*SELECTED TEXT*.

Not Just Individual, But Social Consequences
There are legislators and public health officials who now say that the focus of prevention efforts should switch from general or targeted efforts to getting the uninfected to protect themselves. They argue that the new treatments give added weight to the early detection of hiv through widespread availability of easy-to-access testing (I wholeheartedly agree). Some argue that community-based prevention programs should be scrapped in favor of finding every hiv-positive person and ensuring they are being treated to the point of viral load undetectability. A number go so far as to say that new treatments justify even compulsory testing (no way!) and removal of many protections of our confidentiality (ditto!) so that every potential sex partner knows if a partner is infected or not.
We must bestir ourselves to become aware of these debates and proposals in order to intervene with a perspective that humanely protects ourselves and our positive sisters and brothers as well as those who are not infected. That provides treatment and support for all without coercion. If we don't act, then others will prescribe for us policies which will dramatically impact our lives.

*PROBLEM A*.
In the passage on HIV prevention, what do some argue should be scrapped?
*PROBLEM B*.
Please extract the stretch from "Not Just Individual, But" through "infected or not." in the passage on HIV prevention.
*PROBLEM C*.
Write what comes next in the passage on HIV prevention, picking up after its last sentence.

*DATA LISTING*.
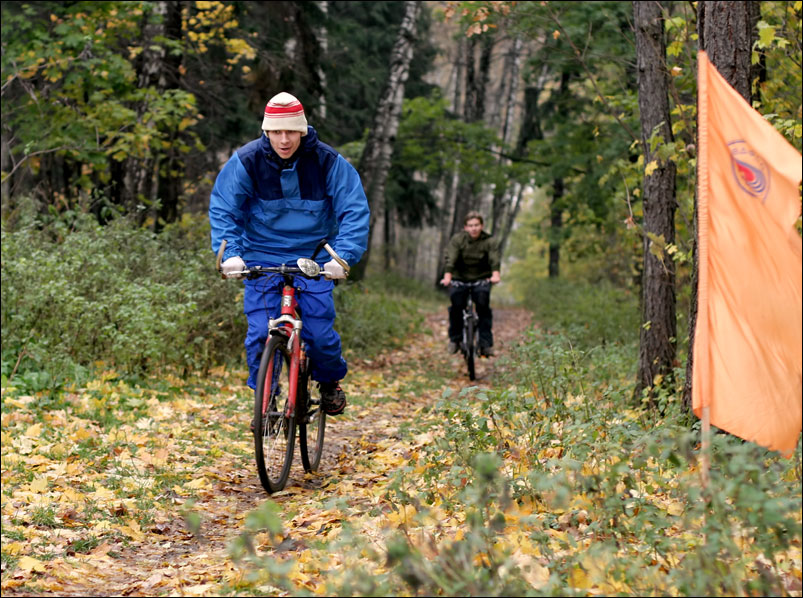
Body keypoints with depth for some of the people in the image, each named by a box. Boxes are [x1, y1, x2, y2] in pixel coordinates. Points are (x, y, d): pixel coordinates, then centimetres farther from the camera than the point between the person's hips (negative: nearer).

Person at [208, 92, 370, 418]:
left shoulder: (327, 161, -12)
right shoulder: (246, 161, -10)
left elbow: (355, 210, -12)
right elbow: (222, 209, -6)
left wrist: (343, 256, -26)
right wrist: (230, 253, -21)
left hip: (313, 260, 0)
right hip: (261, 259, 0)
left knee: (320, 333, -6)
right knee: (260, 334, -9)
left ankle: (330, 381, 26)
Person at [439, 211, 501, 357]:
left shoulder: (490, 241, -6)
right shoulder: (457, 240, -7)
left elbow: (494, 260, -21)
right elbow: (450, 259, -19)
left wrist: (495, 275, -41)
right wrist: (447, 277, -37)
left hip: (481, 279, 0)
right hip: (460, 279, 0)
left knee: (483, 305, -20)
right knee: (456, 306, -19)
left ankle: (486, 344, -13)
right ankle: (454, 339, 1)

*WRITTEN ANSWER A*.
Community-based prevention programs.

*WRITTEN ANSWER B*.
Not Just Individual, But Social Consequences
There are legislators and public health officials who now say that the focus of prevention efforts should switch from general or targeted efforts to getting the uninfected to protect themselves. They argue that the new treatments give added weight to the early detection of hiv through widespread availability of easy-to-access testing (I wholeheartedly agree). Some argue that community-based prevention programs should be scrapped in favor of finding every hiv-positive person and ensuring they are being treated to the point of viral load undetectability. A number go so far as to say that new treatments justify even compulsory testing (no way!) and removal of many protections of our confidentiality (ditto!) so that every potential sex partner knows if a partner is infected or not.

*WRITTEN ANSWER C*.
Furthermore, the moral authority which has been invaluable in obtaining unprecedented levels of governmental support for research and care will be quickly eroded if we are arguably perceived to care nothing about the larger society and only about personal freedom.
We Need Open Discussion and Research In This Area
I assert that we each very much need the assistance and support from each other that an open discussion of prevention issues can provide. None of the questions is easy, as we all too well know. "Should I date and play only with other positives?" "When should I disclose my serostatus?" "What level of protection do I need to maintain with my negative partner?" "Can I drop safe sex guidelines with another positive partner?" "How should I tell sexual partners I had before I knew my hiv status, or after realizing I may have exposed them?" "Is oral sex really safe, pretty safe or moderately unsafe?" "How can I regularly and consistently do what I know I want to do when I'm thinking quietly alone?"
Some of these need to be answered or informed by more and faster research. It won't happen if we don't advocate for it. Some of them can only be done through trial-and-error, non-judgmental but non-evading discussions among ourselves.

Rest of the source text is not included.